According to one of the rag’s editors, “the headline is intended to be satirical. Uncle Tom’s Cabin is a book that all Germans know and which they associate with issues of racism. The headline is supposed to make people think about these stereotypes. It works on many levels.”

It certainly does work on many levels. It exposes the racist undercurrent that still exists in the land of Richard Wagner and Herman Goering more than six decades after the collapse of the Third Reich. And perhaps it illustrates the resentment of some Germans that Barack Obama takes great pride in the fact that one of his uncles helped liberate the Nazi concentration camp of Ohrdurf, near Buchenwald.

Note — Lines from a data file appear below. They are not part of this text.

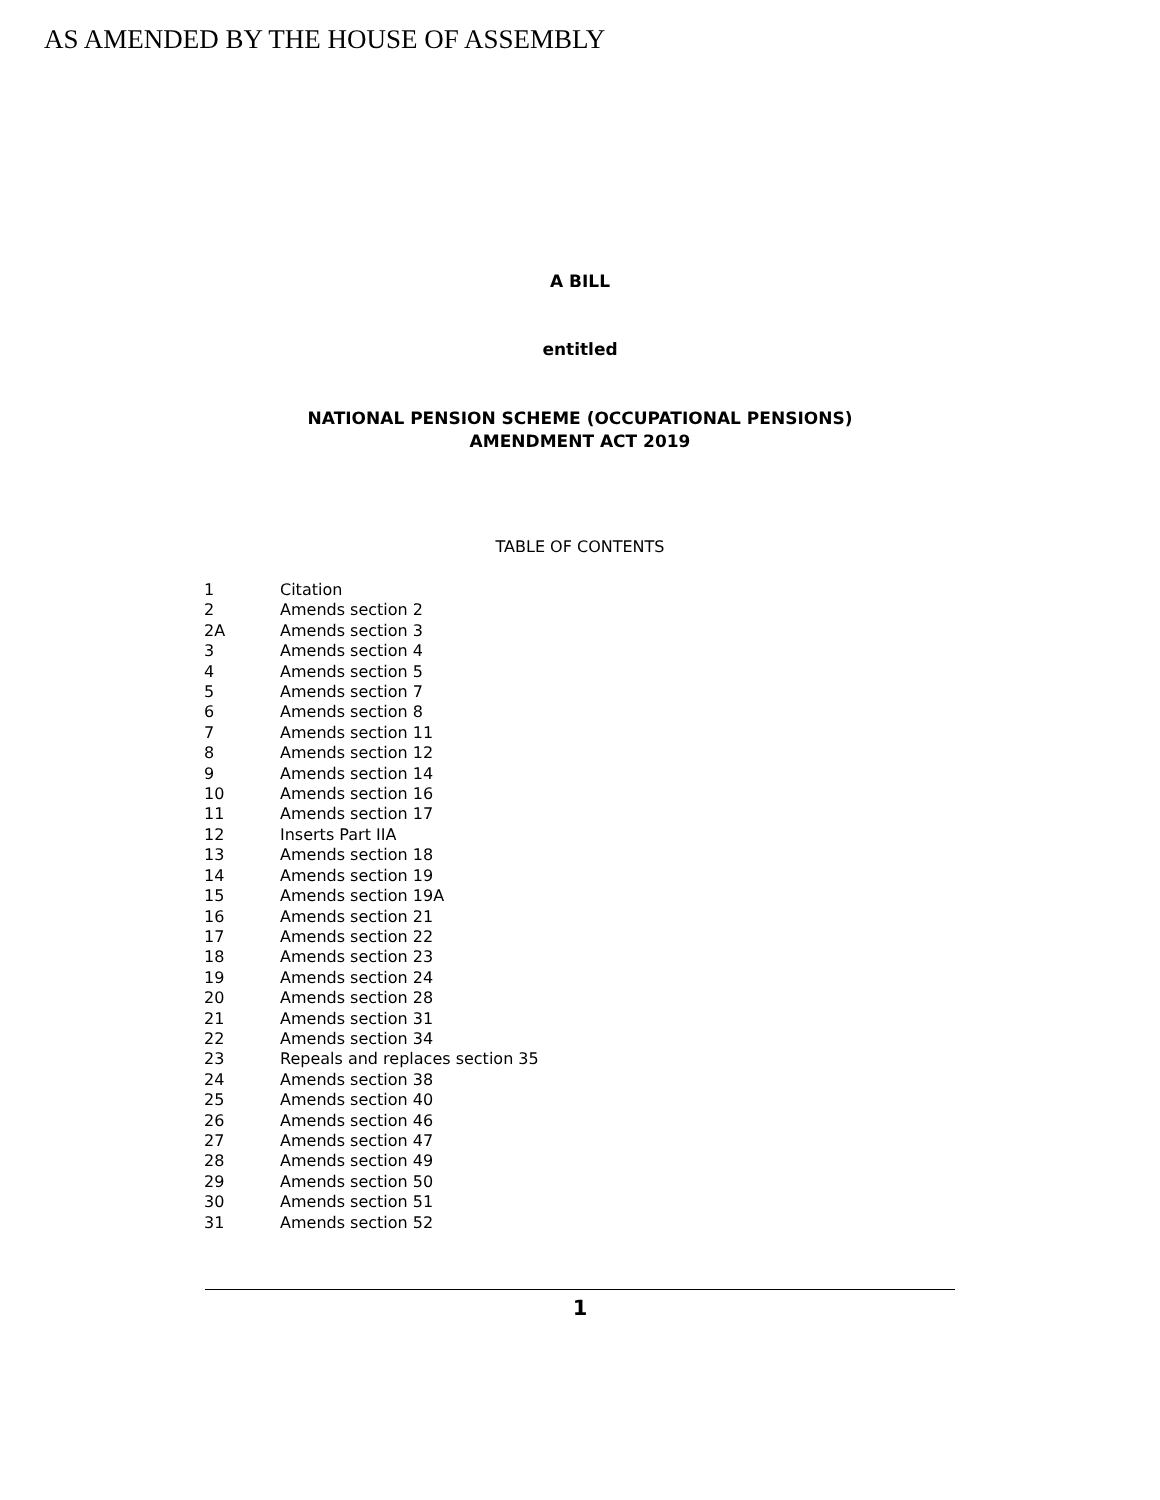AS AMENDED BY THE HOUSE OF ASSEMBLY
A BILL
entitled
NATIONAL PENSION SCHEME (OCCUPATIONAL PENSIONS)
AMENDMENT ACT 2019
TABLE OF CONTENTS
| 1 | Citation |
| 2 | Amends section 2 |
| 2A | Amends section 3 |
| 3 | Amends section 4 |
| 4 | Amends section 5 |
| 5 | Amends section 7 |
| 6 | Amends section 8 |
| 7 | Amends section 11 |
| 8 | Amends section 12 |
| 9 | Amends section 14 |
| 10 | Amends section 16 |
| 11 | Amends section 17 |
| 12 | Inserts Part IIA |
| 13 | Amends section 18 |
| 14 | Amends section 19 |
| 15 | Amends section 19A |
| 16 | Amends section 21 |
| 17 | Amends section 22 |
| 18 | Amends section 23 |
| 19 | Amends section 24 |
| 20 | Amends section 28 |
| 21 | Amends section 31 |
| 22 | Amends section 34 |
| 23 | Repeals and replaces section 35 |
| 24 | Amends section 38 |
| 25 | Amends section 40 |
| 26 | Amends section 46 |
| 27 | Amends section 47 |
| 28 | Amends section 49 |
| 29 | Amends section 50 |
| 30 | Amends section 51 |
| 31 | Amends section 52 |
1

The offensive Tageszeitung headline is a warning to us here in the United States. Between now and November, the bigots and reactionaries among us are certain to exploit every slimy racist undercurrent they can discover in a desperate effort to keep Obama out of the White House. They must not be allowed to get away with it.

For months now, American bigots have tried to use Senator Obama’s name as a way to insinuate that he is somehow not one of “us.” Only a few weeks ago, Fox News contributor Liz Trotta apologized for her offensive on-the-air wish that “somebody knock off Osama, uh, Obama. Well, both, if we could.” It was only a joke, she chuckled.

The idiots among us who consider someone’s given name to be an indication of anything, let alone political ideology, should bear in mind that there are no more American, patriotic, motherhood, and apple pie names than George (Washington), (Abraham) Lincoln, and (Norman) Rockwell. Put them together, however, and you get George Lincoln Rockwell, the notorious longtime leader of the American Nazi party.

As a nation, we have an opportunity to either embrace what is best about us, or to succumb to our most reprehensible instincts.

We all know that this country has come a long way. Before the U.S. Holocaust Memorial Museum opened in Washington, DC, 15 years ago, skeptics questioned both its relevance and its legitimacy, arguing that there is no need for a federally backed American memorial to a crime, however heinous, committed elsewhere by others. The critics have been proven wrong. The museum speaks to Americans of all faiths, ages, and backgrounds because it is not a shrine to victimhood. Its core message, transcending memorialization of the dead, is that raw, absolute evil can permeate, corrode, and ultimately destroy civilized society whenever average men and women look the other way.

Silence in the face of anti-Semitism, racism, and all other forms of bigotry is in itself a moral crime against humanity. The museum commands us to know a fate our nation was spared. Images of the May 1933 Berlin book burnings bring to mind those who want to purge our own libraries. The same highly educated Germans who lit the Nazis’ cultural bonfires also ignited the flames that consumed my grandparents and my brother, my mother’s son, at Auschwitz. And African Americans and Southern whites alike can relate to a German hotel notice from the mid-1930s prominently displayed in the museum: “Jewish guests are politely asked not to use the hotel restaurants, but to eat their meals in their rooms.”

Remember the Jim Crow laws in this country, the museum warns us. Remember segregation. We learn about the Third Reich laws prohibiting sexual relations between Jews and Aryans, and we are forced to recall that it was not until 1967 that the U.S. Supreme Court declared laws banning interracial marriages to be unconstitutional.

Back in February, Pennsylvania Gov. Ed Rendell said that “there are some whites who are probably not ready to vote for an African-American candidate.” Well, it’s now his job to prove himself wrong. The offensive Tageszeitung headline should be a wake-up call for all of us. By uniting behind Barack Obama for all the right reasons, we can prove to the world what we and our country truly represent.

Menachem Rosensaft is a lawyer in New York and the founding chairman of the International Network of Children of Jewish Holocaust Survivors. A version of this article appeared at the Huffington Post.